Exercise prompt
Continue the text on grocery retailing in Western Europe and the US, beginning right after its last sentence.

Document section
•••••

Western Europe and the US are in a period
of economic consolidation. In the countries surveyed, grocery retailing is typically the
most important component of retail sales; spending on food and beverages however is under
competitive threat from other leisure activities. Market growth in grocery retailing is
slowing, with consumers looking to alternative channels. Given this, the relative power of
grocery retailers is not likely to change as they become increasingly skilled and
challenged to provide innovative services to their customers. In turn, these changes will
force suppliers to be increasingly flexible in terms of production and delivery, able to
service a growing number of retail formats and channels from an improving cost base.

The mix of merchandise sold through grocery
retailers is changing rapidly. The last few years have seen unprecedented growth in the
market for chilled and convenience foods. As consumers in developed economies across the
world are subject to increasing pressures, this trend is unlikely to reverse. The pressure
is on for suppliers to be increasingly responsive, particularly in the chilled food chain.

•••••

Collected data entries
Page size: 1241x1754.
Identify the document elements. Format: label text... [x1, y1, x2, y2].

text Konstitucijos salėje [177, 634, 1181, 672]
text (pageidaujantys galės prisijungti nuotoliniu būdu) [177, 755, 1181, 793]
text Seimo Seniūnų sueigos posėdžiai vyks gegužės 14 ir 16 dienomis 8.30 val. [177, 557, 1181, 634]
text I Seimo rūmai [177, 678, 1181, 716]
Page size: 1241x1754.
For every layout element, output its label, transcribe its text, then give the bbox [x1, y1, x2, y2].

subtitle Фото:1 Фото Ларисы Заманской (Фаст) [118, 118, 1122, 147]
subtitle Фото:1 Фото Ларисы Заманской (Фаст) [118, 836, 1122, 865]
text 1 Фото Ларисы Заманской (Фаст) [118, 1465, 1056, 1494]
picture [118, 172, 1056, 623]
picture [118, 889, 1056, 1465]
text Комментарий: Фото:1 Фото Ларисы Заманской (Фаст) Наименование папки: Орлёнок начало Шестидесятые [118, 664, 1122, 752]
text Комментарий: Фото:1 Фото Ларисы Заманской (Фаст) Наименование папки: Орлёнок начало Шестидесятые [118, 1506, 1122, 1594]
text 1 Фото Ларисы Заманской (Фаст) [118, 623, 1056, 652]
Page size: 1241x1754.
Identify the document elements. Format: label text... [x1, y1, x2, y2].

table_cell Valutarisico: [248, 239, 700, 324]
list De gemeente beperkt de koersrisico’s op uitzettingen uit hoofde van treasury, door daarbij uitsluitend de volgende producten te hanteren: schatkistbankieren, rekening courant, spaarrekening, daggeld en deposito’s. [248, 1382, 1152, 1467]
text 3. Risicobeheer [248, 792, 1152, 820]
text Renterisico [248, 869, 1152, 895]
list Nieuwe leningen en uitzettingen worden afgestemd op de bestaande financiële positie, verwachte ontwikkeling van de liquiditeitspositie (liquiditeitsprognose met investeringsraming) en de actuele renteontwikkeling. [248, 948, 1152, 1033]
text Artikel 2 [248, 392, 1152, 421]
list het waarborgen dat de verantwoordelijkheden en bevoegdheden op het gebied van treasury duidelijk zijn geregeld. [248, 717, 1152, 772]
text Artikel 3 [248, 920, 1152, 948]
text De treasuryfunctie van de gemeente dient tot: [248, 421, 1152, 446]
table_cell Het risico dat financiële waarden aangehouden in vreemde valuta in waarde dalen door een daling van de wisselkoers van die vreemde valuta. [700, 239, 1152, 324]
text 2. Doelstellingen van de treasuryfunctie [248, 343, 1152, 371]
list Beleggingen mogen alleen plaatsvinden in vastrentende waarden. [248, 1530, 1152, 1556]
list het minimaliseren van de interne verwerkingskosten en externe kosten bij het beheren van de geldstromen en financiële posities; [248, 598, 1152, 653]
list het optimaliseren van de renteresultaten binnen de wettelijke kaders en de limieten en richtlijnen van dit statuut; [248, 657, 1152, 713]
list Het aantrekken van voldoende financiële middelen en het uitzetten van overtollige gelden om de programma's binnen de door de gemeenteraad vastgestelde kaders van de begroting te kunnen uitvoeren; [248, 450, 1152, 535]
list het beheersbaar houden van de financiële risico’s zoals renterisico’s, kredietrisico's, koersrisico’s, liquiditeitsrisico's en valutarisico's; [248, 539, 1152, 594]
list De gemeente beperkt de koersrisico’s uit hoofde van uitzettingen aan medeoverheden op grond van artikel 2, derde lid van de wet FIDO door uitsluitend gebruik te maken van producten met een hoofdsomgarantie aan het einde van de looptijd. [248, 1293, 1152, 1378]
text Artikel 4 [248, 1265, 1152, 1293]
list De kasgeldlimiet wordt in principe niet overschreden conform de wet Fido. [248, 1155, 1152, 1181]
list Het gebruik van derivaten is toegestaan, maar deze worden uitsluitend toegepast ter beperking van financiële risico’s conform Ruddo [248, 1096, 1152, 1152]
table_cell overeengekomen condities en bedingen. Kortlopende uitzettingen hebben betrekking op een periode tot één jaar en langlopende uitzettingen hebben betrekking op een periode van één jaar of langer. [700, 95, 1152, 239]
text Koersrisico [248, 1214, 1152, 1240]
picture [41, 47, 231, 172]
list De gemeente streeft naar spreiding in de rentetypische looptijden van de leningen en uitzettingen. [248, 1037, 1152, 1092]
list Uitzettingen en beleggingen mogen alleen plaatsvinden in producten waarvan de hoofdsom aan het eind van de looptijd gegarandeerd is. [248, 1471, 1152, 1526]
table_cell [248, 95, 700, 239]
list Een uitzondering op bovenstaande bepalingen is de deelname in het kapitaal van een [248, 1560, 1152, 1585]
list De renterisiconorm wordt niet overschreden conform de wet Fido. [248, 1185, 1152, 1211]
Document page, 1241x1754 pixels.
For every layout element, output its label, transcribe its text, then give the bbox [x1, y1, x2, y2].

•••••

Task response
Success in these markets for the supplier involves advanced forecasting methods, tightly
controlled production costs, high levels of traceability and innovative and rapid new
product development.

The persistent demand from the end consumer
for value for money is forcing both retailers and suppliers to work more closely together.
This is happening not just in the traditional buyer/supplier way, but increasingly by
non-competing suppliers working together. Supply Chain best practices are now looking
towards collaborative logistics, with non-competing suppliers consolidating their loads,
from pallet to consignment level, affording the retailer overall savings throughout the
Supply Chain from logistics to store operations. The retailers’ distribution networks are
increasingly serving as cross-docking stations. Suppliers can no longer be protective
about their service agreements with their customers. Cost savings throughout the Supply
Chain have typified the outcome of these initiatives. Improved service levels to the
customer have been realized through the availability of a shared logistics infrastructure.

As Figure 1 shows, adoption of Efficient
Consumer Response/ Efficient Response (ER) continues to be relatively high in the
countries surveyed. ER is considered the strategy most likely to deliver efficiencies and
benefits throughout the Supply Chain. There is little surprise that the adoption profile
by country is closely aligned with the adoption by country on the retailers’ side of the
demand:supply relationship. Later in this report, we will see that many companies have
some way to go before their ER strategies are fully implemented. Although, for most
businesses with an ER strategy, implementation is beyond the planning stages, with several
countries, notably the US, UK and Australia, having more than 20% of businesses
approaching full ER implementation.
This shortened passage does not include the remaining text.